Abdestsiz Ayetel Kürsi ve İhlas suresini okumak caiz mi?
Kur’an-ı Kerimi abdestsiz tutmak ya da taşımak dinen caiz değildir. Ancak abdest yokken Kur’an-ı kerime dokunmadan ezberden okumanın bir sakıncası yoktur. Buna göre kişi abdestli olarak Ayetel Kürsiyi, ihlas suresini ya da bir başka ayet veya sureyi okuyabileceği gibi abdestiz olarak da kurana dokunmadan bunları ezberden okuyabilir. Ancak tabii ki Müslümanın her daim abdestli olması ya da abdestli olarak bu kısa sureleri okuması daha evladır.

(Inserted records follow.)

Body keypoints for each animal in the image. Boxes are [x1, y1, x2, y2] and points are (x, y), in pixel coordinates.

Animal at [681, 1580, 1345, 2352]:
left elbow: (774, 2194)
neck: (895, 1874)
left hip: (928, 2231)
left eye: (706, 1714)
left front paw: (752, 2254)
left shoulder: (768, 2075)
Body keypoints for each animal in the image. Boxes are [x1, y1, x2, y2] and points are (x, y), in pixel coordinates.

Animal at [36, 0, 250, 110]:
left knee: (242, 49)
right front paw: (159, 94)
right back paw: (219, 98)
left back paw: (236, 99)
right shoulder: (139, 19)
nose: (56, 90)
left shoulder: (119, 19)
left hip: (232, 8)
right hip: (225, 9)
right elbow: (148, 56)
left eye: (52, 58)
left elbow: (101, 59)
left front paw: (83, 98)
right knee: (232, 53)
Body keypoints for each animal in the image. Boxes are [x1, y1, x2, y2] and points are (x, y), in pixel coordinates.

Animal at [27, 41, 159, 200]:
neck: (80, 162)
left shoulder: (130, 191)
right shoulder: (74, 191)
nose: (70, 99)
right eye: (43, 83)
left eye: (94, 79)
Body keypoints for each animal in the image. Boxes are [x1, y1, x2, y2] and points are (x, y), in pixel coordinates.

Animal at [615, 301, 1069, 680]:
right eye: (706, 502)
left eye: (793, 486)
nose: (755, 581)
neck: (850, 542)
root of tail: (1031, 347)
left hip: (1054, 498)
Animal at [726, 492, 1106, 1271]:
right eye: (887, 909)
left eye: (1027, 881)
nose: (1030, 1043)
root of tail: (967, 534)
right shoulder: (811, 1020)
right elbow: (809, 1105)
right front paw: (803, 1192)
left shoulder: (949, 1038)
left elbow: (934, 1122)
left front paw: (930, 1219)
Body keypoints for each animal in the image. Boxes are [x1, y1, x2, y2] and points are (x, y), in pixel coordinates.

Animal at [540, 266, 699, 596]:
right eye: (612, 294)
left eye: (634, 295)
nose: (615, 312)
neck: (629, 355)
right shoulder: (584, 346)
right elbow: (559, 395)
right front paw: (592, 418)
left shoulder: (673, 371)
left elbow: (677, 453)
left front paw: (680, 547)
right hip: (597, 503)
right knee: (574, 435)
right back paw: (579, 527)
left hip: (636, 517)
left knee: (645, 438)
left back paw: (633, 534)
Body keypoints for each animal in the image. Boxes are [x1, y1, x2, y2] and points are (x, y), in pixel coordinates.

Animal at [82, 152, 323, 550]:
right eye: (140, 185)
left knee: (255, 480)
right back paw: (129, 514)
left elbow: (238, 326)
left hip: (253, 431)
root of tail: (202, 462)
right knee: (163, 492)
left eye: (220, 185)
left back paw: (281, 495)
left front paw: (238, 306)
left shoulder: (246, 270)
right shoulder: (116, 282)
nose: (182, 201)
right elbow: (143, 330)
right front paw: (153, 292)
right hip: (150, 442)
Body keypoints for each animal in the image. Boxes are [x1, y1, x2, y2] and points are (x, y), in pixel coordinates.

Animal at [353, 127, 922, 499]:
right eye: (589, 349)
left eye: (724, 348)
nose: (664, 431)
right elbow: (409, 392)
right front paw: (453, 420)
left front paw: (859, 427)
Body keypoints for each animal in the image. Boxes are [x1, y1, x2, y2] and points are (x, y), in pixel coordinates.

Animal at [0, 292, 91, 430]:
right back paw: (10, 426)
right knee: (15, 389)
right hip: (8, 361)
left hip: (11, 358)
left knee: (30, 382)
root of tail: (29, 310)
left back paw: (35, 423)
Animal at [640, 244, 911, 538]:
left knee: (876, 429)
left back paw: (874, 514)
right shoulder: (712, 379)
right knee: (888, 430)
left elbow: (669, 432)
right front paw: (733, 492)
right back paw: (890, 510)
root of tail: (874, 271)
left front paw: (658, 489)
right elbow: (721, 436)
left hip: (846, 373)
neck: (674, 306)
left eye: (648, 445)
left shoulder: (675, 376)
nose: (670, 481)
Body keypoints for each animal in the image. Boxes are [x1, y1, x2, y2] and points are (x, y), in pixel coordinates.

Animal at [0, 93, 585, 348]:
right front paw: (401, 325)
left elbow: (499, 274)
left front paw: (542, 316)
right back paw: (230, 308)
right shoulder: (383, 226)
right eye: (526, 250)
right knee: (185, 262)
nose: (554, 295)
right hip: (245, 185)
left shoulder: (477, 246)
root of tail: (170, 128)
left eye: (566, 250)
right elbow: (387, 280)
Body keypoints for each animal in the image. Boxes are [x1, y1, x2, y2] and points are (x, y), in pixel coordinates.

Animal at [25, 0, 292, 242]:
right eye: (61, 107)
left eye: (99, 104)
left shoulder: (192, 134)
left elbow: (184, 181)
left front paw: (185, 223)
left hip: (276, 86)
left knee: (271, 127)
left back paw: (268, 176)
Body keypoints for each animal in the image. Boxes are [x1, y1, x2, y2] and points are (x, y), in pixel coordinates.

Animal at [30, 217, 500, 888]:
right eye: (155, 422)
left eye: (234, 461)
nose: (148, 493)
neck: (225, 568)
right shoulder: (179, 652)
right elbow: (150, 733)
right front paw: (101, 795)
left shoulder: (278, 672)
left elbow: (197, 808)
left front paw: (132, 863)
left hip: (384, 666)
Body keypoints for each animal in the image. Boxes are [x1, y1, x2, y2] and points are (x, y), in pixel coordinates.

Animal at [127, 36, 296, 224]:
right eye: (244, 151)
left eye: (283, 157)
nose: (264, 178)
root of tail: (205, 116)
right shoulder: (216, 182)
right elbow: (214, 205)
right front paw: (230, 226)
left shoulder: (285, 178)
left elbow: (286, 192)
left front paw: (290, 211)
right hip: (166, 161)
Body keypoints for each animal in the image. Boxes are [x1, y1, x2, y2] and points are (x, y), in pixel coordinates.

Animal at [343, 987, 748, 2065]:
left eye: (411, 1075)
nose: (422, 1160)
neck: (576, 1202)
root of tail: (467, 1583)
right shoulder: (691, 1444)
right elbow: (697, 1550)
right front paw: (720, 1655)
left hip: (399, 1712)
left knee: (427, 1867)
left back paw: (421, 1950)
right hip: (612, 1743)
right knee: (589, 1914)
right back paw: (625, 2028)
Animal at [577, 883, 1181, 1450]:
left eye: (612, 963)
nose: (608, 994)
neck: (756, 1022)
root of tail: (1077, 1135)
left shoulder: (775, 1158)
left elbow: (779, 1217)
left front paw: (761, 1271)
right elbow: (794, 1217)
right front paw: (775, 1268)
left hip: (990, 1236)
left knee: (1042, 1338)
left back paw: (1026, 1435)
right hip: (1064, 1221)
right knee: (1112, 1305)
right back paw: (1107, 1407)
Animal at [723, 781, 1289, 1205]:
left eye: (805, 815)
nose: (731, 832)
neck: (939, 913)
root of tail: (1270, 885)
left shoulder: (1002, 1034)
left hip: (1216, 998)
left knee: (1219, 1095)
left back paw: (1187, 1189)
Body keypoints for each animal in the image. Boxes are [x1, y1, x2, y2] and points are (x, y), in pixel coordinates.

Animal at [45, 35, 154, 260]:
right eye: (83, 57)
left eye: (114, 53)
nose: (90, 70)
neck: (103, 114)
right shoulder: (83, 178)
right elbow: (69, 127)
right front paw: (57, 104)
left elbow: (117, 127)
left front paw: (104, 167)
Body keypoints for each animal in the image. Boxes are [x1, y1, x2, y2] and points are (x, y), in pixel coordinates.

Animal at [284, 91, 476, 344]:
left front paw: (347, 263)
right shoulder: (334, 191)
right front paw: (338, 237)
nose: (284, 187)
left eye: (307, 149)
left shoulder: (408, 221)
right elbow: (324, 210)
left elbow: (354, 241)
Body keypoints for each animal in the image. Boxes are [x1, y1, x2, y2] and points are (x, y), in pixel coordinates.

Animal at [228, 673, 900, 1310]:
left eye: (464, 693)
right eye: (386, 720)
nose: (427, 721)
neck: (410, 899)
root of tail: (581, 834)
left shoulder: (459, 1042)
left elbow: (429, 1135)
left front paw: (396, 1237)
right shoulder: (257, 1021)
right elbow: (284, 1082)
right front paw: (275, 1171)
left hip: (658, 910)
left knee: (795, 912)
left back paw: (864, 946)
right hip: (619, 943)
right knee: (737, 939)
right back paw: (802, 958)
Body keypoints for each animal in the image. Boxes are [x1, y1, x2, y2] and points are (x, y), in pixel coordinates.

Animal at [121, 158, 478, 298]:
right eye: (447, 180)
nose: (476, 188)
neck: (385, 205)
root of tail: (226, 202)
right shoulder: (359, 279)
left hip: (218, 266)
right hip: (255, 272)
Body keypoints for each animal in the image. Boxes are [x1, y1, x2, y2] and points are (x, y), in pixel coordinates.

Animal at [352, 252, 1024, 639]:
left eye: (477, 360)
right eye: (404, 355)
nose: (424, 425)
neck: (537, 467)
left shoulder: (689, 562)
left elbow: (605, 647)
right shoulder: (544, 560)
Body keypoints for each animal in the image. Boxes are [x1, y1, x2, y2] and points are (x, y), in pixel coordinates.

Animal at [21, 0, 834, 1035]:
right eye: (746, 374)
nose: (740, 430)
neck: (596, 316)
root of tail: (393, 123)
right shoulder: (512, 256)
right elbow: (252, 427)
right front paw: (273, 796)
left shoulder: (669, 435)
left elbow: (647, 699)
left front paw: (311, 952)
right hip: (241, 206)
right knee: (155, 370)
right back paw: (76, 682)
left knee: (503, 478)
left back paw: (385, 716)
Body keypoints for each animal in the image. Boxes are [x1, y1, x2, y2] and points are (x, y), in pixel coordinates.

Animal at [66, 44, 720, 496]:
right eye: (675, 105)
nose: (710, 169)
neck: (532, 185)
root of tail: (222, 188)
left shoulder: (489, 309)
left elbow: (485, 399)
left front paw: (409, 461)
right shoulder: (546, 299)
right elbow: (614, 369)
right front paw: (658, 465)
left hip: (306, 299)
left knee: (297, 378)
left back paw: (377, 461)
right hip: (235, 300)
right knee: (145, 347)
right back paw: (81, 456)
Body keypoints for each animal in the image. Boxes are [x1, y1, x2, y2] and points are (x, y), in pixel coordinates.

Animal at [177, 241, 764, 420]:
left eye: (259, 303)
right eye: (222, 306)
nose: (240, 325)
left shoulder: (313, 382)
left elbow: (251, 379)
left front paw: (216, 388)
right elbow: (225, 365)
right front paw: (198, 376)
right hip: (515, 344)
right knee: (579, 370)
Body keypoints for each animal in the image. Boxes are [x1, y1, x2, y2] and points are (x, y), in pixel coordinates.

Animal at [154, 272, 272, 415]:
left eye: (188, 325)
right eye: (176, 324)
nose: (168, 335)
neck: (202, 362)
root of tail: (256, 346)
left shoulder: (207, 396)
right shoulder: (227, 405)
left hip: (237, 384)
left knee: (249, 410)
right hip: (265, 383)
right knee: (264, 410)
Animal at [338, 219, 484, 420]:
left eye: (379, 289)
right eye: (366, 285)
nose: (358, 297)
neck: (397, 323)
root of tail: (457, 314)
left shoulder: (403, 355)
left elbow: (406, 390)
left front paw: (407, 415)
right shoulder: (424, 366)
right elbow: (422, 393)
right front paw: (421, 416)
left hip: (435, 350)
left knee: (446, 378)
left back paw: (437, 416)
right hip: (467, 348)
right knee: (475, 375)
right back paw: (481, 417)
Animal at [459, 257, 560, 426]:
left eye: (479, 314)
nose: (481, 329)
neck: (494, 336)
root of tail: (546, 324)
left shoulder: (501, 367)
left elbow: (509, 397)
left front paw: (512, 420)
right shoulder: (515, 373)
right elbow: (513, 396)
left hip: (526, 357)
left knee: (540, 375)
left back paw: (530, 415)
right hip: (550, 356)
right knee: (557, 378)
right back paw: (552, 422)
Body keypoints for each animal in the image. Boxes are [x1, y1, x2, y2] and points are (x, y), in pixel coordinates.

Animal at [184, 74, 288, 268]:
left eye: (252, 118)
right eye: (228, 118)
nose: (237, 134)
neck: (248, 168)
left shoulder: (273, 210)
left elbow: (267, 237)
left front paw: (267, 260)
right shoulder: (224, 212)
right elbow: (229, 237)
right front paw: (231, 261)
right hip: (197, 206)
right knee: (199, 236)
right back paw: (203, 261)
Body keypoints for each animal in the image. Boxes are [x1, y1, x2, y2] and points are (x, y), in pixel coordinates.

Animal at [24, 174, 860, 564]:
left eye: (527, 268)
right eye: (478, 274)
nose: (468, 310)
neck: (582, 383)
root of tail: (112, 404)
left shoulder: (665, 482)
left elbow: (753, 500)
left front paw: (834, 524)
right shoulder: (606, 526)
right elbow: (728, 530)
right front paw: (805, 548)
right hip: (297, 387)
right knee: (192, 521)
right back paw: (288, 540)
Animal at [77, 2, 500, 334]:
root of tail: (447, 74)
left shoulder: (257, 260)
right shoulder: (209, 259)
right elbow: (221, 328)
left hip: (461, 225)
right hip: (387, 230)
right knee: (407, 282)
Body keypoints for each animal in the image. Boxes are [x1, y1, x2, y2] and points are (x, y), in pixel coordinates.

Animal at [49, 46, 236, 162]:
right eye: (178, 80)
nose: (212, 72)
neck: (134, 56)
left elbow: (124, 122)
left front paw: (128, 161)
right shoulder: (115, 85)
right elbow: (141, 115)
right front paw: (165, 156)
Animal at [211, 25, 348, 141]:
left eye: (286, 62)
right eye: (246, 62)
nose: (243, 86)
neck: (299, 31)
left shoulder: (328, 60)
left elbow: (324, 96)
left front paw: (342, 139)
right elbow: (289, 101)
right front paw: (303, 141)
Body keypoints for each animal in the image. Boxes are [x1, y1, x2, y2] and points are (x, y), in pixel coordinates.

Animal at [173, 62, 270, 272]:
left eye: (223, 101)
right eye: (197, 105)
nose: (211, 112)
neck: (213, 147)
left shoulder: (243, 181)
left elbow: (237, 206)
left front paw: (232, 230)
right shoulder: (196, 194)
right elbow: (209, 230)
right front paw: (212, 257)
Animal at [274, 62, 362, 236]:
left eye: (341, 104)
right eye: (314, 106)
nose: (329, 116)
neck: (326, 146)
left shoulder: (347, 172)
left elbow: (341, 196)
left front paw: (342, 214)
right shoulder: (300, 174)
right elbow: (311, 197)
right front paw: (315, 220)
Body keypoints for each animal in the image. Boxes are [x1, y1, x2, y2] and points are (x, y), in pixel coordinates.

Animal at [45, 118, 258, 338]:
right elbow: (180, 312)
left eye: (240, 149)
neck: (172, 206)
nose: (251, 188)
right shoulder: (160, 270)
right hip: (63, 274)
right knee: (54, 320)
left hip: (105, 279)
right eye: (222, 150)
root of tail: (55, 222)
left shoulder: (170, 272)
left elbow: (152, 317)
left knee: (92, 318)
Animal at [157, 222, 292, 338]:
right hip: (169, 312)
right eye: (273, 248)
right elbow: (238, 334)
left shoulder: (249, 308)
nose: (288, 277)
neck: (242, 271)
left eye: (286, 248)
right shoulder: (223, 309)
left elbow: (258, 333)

Her gün mezarlığa gidilebilir mi?
Hanefi mezhebine göre kabir ziyaretini perşembe, cuma ve cumartesi günleri yapmak faziletlidir. Ancak cuma günü ziyaret etmek daha faziletlidir. Şafii mezhebine göre ise, perşembe gününün ikindi vaktinden başlamak üzere cumartesi sabahına kadar ziyaret etmek diğer gün ve vakitlerden daha faziletlidir. Buna göre kabir ziyareti için en faziletli gün Perşembe günü ikindi vaktinden sonra ve cuma günüdür. Ancak fazilet açısından en uygun bu vakit ve günler olmakla beraber diğer gün ve vakitlerde de ziyaret etmek mümkün ve caizdir.
Günün Ayeti
Gerçekten Allah’ın Kitabını okuyanlar, namazı dosdoğru kılanlar ve kendilerine rızık olarak verdiklerimizden gizli ve açık infak edenler; kesin olarak zarara uğramayacak bir ticareti umabilirler. (Fatır, 35/29)
Günün Hadisi
“Ademoğlu için iki vadi dolusu mal olsaydı, mutlaka bir üçüncüyü isterdi. Ademoğlunun iç boşluğunu ancak toprak doldurur. Allah tövbe edenleri affeder.” Buhari, “Rikak”, 10.
Günün Sözü
Bazen susmak, söylenen birçok sözden daha fazlasını ifade eder. Montesguieu
Günün Duası
Ya rabbi bugün bizi hiçbir konuda darda ve sıkıntıda bırakma.
Bunları Biliyor muyuz?
Bedene Nedir?
Hac esnasında işlenen cinayetlerden bazılarında keffaret olarak kesilen kurban demektir. Hac esnasında işlenen bazı ihram yasaklarına keffaret olarak, bedene büyük baş hayvan kesilmesi gerekir. Kesilen kurbanın eti, fakirlere dağıtılır.
Günün Nüktesi
Sevginin Mükafatı…
Ebu Müslim Havlani (Radiyallahu Anh) anlatıyor: “Medine’de Peygamber mescidine girdim. 30-40 kişi bir araya gelmişlerdi. Aralarında bir genç vardı. Tartıştıkları meselelerde bir karara varamazlarsa o gence soruyorlardı. Ben merak edip, “Kimdir bu genç?” dedim. “Bu, Muaz bin Cebel’dir, dediler. Ertesi günü, yine mescidde Muaz’ı gördüm. Yanına varıp, “Ben, hiç tanımadığım halde, sana karşı içimde bir sevgi duydum” dedim. Muaz, “Ne için?” dedi. “Allah için” dedim. Bunun üzerine Muaz şöyle dedi: “Eğer doğru söylüyorsan müjdeler olsun sana. Zira ben Allah Resulünden işittim ki: “Allah için birbirlerini sevip de dost olanlar, kıyamet gününde arşın gölgesinde, nurdan minberlere kurulup oturacaklardır.”